In a 2008 Nature paper, scientists showed that HIV-1 M entered humans decades earlier than had previously been thought. Using BEAST software, they built an evolutionary tree from the 1959 and 1960 sequences and a sample of modern sequences, and then dated the root of the tree. Whereas earlier studies had pinpointed the date at around 1930, the new study put the estimate closer to the turn of the century (between 1884 to 1924, most likely 1908).


The Nature paper clearly refutes the contentious theory that HIV was introduced to humans during mass polio vaccination campaigns in Africa in the late 1950s. HIV was circulating in humans long before then. “So a lot of these evolutionary techniques pretty much put the squash on that hypothesis,” Crandall says.


From Kinshasa, HIV-1 M made its way out to the rest of the world, and diverged into ten unique subtypes (A, B, C, D, E, F, G, H, J, and K). A 2007 paper in PNAS showed that HIV travelled from Africa to Haiti in 1966 (likely in a single host); and then from Haiti to the U.S. in 1969 (also in a single host); these “founder events” gave rise to the B subtype which now predominates in North America and Europe.


The Regional Level: Monitoring National Epidemics

At the population level, HIV evolution is driven primarily by random mutation (genetic drift), rather than particular selective pressures. So, how HIV evolves depends on how many people it infects and where it happens to spread—and the evolutionary trees reflect these factors. Thus, scientists can work backward from the trees to unravel the virus’s demographic history in a particular region (called “coalescent theory”), as well as its migration patterns (aptly named “phylogeography”). These computational techniques can complement or even stand in for traditional epidemiology, and can help guide intervention strategies.


Coalescent theory reveals how quickly a virus was sweeping through a particular region just from the shape of the evolutionary tree. “Different rates of transmission give rise to different shaped trees, and coalescent theory is an explicit mathematical formulation of that,” Pybus says. This mathematical framework is implemented in BEAST.


Signatures of Evolution. When strong selective pressures (such as immune pressures) are driving evolution, less fit lineages die out and the most fit lineages survive, giving rise to a characteristic tree pattern (left panel). In the absence of strong selective pressures (such as at the population level for HIV), multiple lineages exist at once (center and right panels).
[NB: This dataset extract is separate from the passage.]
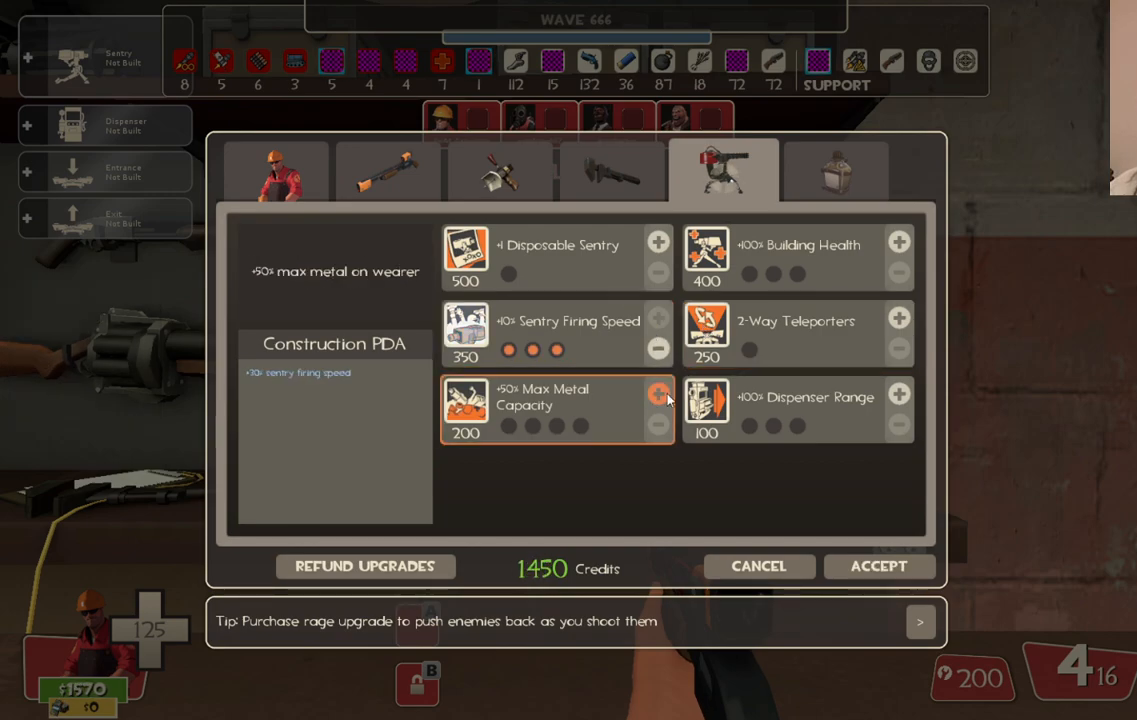
{"buttons": [], "left_stick": "center", "right_stick": "center", "events": []}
Different growth rates for the virus also give rise to different tree patterns; the top tree in the center panel reflects exponential growth and the bottom tree in the center panel reflects constant growth. From Grenfell, et al., Unifying the Epidemiological and Evolutionary Dynamics of Pathogens. Science 303: 327-331 (16 January 2004). Reprinted with permission from AAAS.“You can find signatures in the tree for not only what the size of the population was, but whether or not it was changing through time. So, exponentially growing populations give a different signature in the shape of the tree than populations with a constant size. That has been used in HIV to look at how rapidly the HIV pandemic has expanded throughout various parts of the world,” Drummond explains.


Using phylogenetics techniques including coalescent theory, Pybus and his colleagues showed that there were six independent introductions of HIV into gay men in the UK in the early 1980s; and each of those strains spread rapidly until the mid-1990s and then trailed off, corresponding to the introduction of effective combination therapy against HIV. Surveillance data from the UK showed similar overall patterns, but missed the underlying genetic structure of the epidemic.


“Sometimes these methods are more accurate for tracking prevalence than surveillance can be—especially in places where surveillance is very limited or governments have reason to hide information,” says Sudeb Dalai, MS, an MD/PhD student at Stanford. “The genotypes are going to reflect the truth regardless of whether the surveillance actually does or not,” he says. Dalai’s team reconstructed the HIV epidemic in Zimbabwe—a place where surveillance data are shaky—and showed that the epidemic grew exponentially in the 1980s, correlating with political change and instability in Zimbabwe, but reached a plateau by 1991, possibly reflecting effective intervention campaigns. When they back-calculated HIV incidence from mortality statistics, they got a similar trajectory for the epidemic.


With phylogeography, scientists blend phylogenetic information with geographical information to evaluate how the virus travels in space. One can count migration events off an evolutionary tree as follows: if an ancestral sequence was sampled from region A and a direct descendent was sampled from region B, you can infer an A to B migration, explains Marco Salemi, PhD, assistant professor of pathology, immunology, and laboratory medicine at the University of Florida. 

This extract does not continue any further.